I dialed the number for Johnny’s PDA from the pay phone. It didn’t ring long before he picked up. “Nathan,” he said. “Been wondering where you were. I tried to call you.”
“Yeah,” I said. “My PDA’s on the fritz. I’m calling from a public line.” I figured if he was on the up and up, he wouldn’t say anything incriminating over a public line. If he was working for the bad guys, he wouldn’t worry about what he said.
“Are you okay?” He asked. “Everything working out for you?”
“I’m fine,” I said, wondering if his question was enough to infer his loyalties from. “How’d the meeting go?”
“Fine,” he said. “Nothing all that surprising.”
“Did they offer you money and power to kill me?” I asked.
He laughed. It didn’t look nervous, but it’s hard to tell over the phone. “You’re such a narcissist,” he said. “It wasn’t even about you. They wanted to talk about my sudden decision to go public.”
I didn’t need to be able to read people to know that was bullshit. “What did you tell them?”
“That I was taking a career break to get myself in order.” Not a lie, I don’t think, but it didn’t matter at that point.
“Did they buy it?” I didn’t.
“Yeah, I think so,” he said. “They wished me well and told me to think of them when I decided to rejoin the work force.”
“That’s funny.” If he wasn’t trying to kill me, he would have made a joke there. Or at least been pissed off. He was distancing himself. “So, are we ready to meet again?”
I didn’t know how stupid those people thought I was, but I figured I’d give them the benefit of the doubt.
“Yeah,” he said. “Absolutely. But not at your office.”
So it was bombed. “Any particular reason?”
“Too in the open,” he said. “It’s right where they’d be looking for you.” That was logical. He played his part well.
“Where do you suggest, then?”
He didn’t play it perfect. In the past, he’d let me choose the location. “Somewhere out of the way,” he said, meaning somewhere without witnesses. “Somewhere we can have some privacy.” For him to kill me.
“Okay,” I said. “Do you know anywhere?”
“Sure thing,” he said. “I’ve got a couple of places around Town.”
I held up a hand to stop him. He’d clinched it for me. He wasn’t working on the same side anymore. Never suggest the place to a mark. It’s bad business. But Johnny was new to the game, so I couldn’t expect him to understand. “Not Town,” I said.
“What?”
“Town has too many eyes and ears. Let’s meet in the Sprawl. I know where we can get some great noodles.”
“Noodles?”
“Yeah. Don’t you like Noodles?”
I gave him the address and hung up. Outside the phone booth, I told Felicia what was what. “I’m not going back out there,” she said. “I left that place once and for all.”
I could understand that. “Okay,” I said. “That’s fair. I’ll go.”
“What should I do?”
I lit up another cigarette. “Two things,” I said. “First, call someone to clean up my office.
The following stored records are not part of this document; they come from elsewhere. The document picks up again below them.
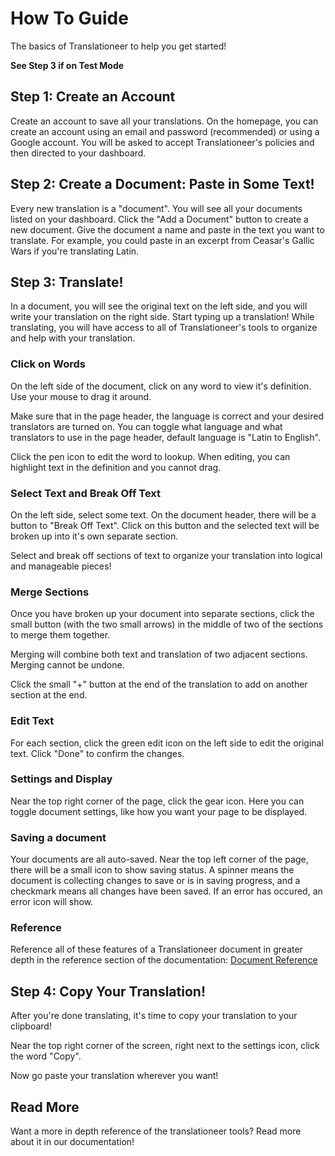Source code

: # How To Guide

The basics of Translationeer to help you get started!

**See Step 3 if on Test Mode**

## Step 1: Create an Account

Create an account to save all your translations. On the homepage, you can create an account using an email and password (recommended) or using a Google account. You will be asked to accept Translationeer's policies and then directed to your dashboard.

## Step 2: Create a Document: Paste in Some Text!

Every new translation is a "document". You will see all your documents listed on your dashboard. Click the "Add a Document" button to create a new document. Give the document a name and paste in the text you want to translate. For example, you could paste in an excerpt from Ceasar's Gallic Wars if you're translating Latin. 

## Step 3: Translate!

In a document, you will see the original text on the left side, and you will write your translation on the right side. Start typing up a translation! While translating, you will have access to all of Translationeer's tools to organize and help with your translation.

### Click on Words

On the left side of the document, click on any word to view it's definition. Use your mouse to drag it around.

Make sure that in the page header, the language is correct and your desired translators are turned on. You can toggle what language and what translators to use in the page header, default language is "Latin to English".

Click the pen icon to edit the word to lookup. When editing, you can highlight text in the definition and you cannot drag.

### Select Text and Break Off Text

On the left side, select some text. On the document header, there will be a button to "Break Off Text". Click on this button and the selected text will be broken up into it's own separate section. 

Select and break off sections of text to organize your translation into logical and manageable pieces!

### Merge Sections

Once you have broken up your document into separate sections, click the small button (with the two small arrows) in the middle of two of the sections to merge them together. 

Merging will combine both text and translation of two adjacent sections. Merging cannot be undone.

Click the small "+" button at the end of the translation to add on another section at the end.

### Edit Text

For each section, click the green edit icon on the left side to edit the original text. Click "Done" to confirm the changes.

### Settings and Display

Near the top right corner of the page, click the gear icon. Here you can toggle document settings, like how you want your page to be displayed. 

### Saving a document

Your documents are all auto-saved. Near the top left corner of the page, there will be a small icon to show saving status. A spinner means the document is collecting changes to save or is in saving progress, and a checkmark means all changes have been saved. If an error has occured, an error icon will show.

### Reference

Reference all of these features of a Translationeer document in greater depth in the reference section of the documentation: [Document Reference](/documentation/document)

## Step 4: Copy Your Translation!

After you're done translating, it's time to copy your translation to your clipboard!

Near the top right corner of the screen, right next to the settings icon, click the word "Copy". 

Now go paste your translation wherever you want!

## Read More

Want a more in depth reference of the translationeer tools? Read more about it in our documentation!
And I mean the kind of cleaning up that gets rid of explosives, not the kind that brings in a maid. The last thing I want is another innocent’s blood on my hands.”
She nodded. “I can do that. What’s the second thing?”
“Find a way to get to that house, with Theresa.”
“What house?”
“The one in the picture.” I reached into a pocket and handed her the picture while I took a long drag, pulling sweet smoke into my lungs. Deep, but not deep enough to hurt. “You’re going to have to get hold of Theresa to do it, but get it done.”
“How?”
“You do whatever it takes, as aggressively as you can, to get past her secretary. I’d suggest threatening bodily harm. But whatever you need, doll face, you just get it done. I’ll call you from Johnny Staple’s PDA in a few hours.”
“How will I know it’s you?”
“He doesn’t have your number,” I said.